* _ACTIVITY_:
Write out again, word for word, the lines below from the line that holds "ココナッツオイルは純粋な" through the line that holds "Умный диктофон", omitting pictures.

*** Begin section ***

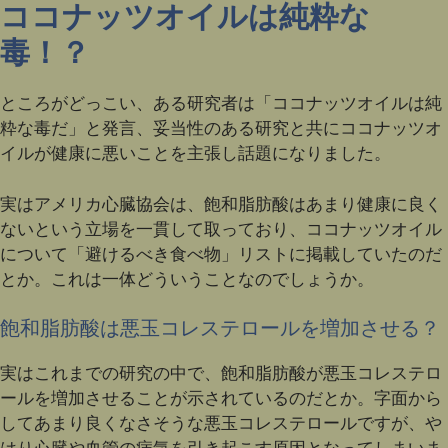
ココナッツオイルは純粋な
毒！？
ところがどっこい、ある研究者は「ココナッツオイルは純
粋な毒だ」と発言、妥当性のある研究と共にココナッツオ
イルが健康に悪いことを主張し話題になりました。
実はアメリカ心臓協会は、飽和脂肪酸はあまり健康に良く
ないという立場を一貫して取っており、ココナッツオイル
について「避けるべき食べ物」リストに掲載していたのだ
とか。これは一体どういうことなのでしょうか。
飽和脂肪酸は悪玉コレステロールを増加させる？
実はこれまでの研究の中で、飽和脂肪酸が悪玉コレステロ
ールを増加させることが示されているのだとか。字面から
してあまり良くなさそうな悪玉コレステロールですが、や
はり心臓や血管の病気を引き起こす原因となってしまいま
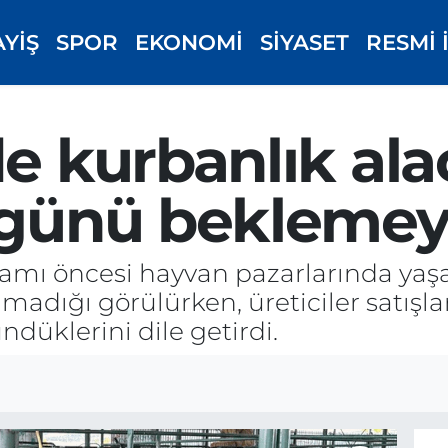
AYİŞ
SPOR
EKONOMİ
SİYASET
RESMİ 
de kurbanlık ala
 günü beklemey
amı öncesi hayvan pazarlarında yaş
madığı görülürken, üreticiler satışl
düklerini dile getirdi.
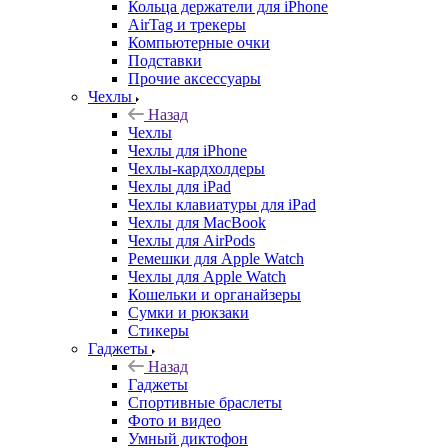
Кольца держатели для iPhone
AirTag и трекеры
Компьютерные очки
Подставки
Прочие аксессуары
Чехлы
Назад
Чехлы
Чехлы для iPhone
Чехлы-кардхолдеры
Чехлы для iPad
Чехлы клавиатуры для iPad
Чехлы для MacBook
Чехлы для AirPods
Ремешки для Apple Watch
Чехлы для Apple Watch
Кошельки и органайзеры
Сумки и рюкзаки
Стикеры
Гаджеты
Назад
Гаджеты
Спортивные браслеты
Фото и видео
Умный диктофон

*** End section ***
*** Begin section ***

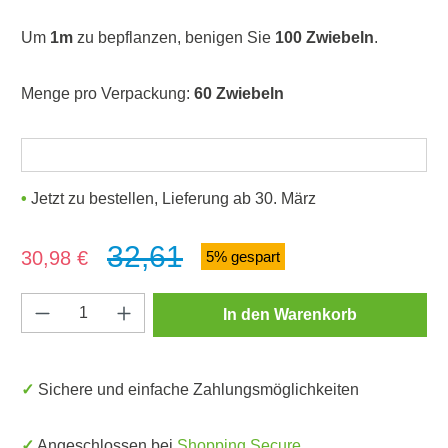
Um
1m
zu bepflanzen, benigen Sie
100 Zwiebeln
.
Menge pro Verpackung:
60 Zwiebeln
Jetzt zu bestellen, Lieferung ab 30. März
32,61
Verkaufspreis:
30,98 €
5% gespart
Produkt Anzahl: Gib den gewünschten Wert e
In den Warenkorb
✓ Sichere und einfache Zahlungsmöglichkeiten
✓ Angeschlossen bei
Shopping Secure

*** End section ***

* _REPLY TO THE TASK_:
ココナッツオイルは純粋な
毒！？
ところがどっこい、ある研究者は「ココナッツオイルは純
粋な毒だ」と発言、妥当性のある研究と共にココナッツオ
イルが健康に悪いことを主張し話題になりました。
実はアメリカ心臓協会は、飽和脂肪酸はあまり健康に良く
ないという立場を一貫して取っており、ココナッツオイル
について「避けるべき食べ物」リストに掲載していたのだ
とか。これは一体どういうことなのでしょうか。
飽和脂肪酸は悪玉コレステロールを増加させる？
実はこれまでの研究の中で、飽和脂肪酸が悪玉コレステロ
ールを増加させることが示されているのだとか。字面から
してあまり良くなさそうな悪玉コレステロールですが、や
はり心臓や血管の病気を引き起こす原因となってしまいま
AYİŞ
SPOR
EKONOMİ
SİYASET
RESMİ 
de kurbanlık ala
 günü beklemey
amı öncesi hayvan pazarlarında yaş
madığı görülürken, üreticiler satışl
düklerini dile getirdi.
Кольца держатели для iPhone
AirTag и трекеры
Компьютерные очки
Подставки
Прочие аксессуары
Чехлы
Назад
Чехлы
Чехлы для iPhone
Чехлы-кардхолдеры
Чехлы для iPad
Чехлы клавиатуры для iPad
Чехлы для MacBook
Чехлы для AirPods
Ремешки для Apple Watch
Чехлы для Apple Watch
Кошельки и органайзеры
Сумки и рюкзаки
Стикеры
Гаджеты
Назад
Гаджеты
Спортивные браслеты
Фото и видео
Умный диктофон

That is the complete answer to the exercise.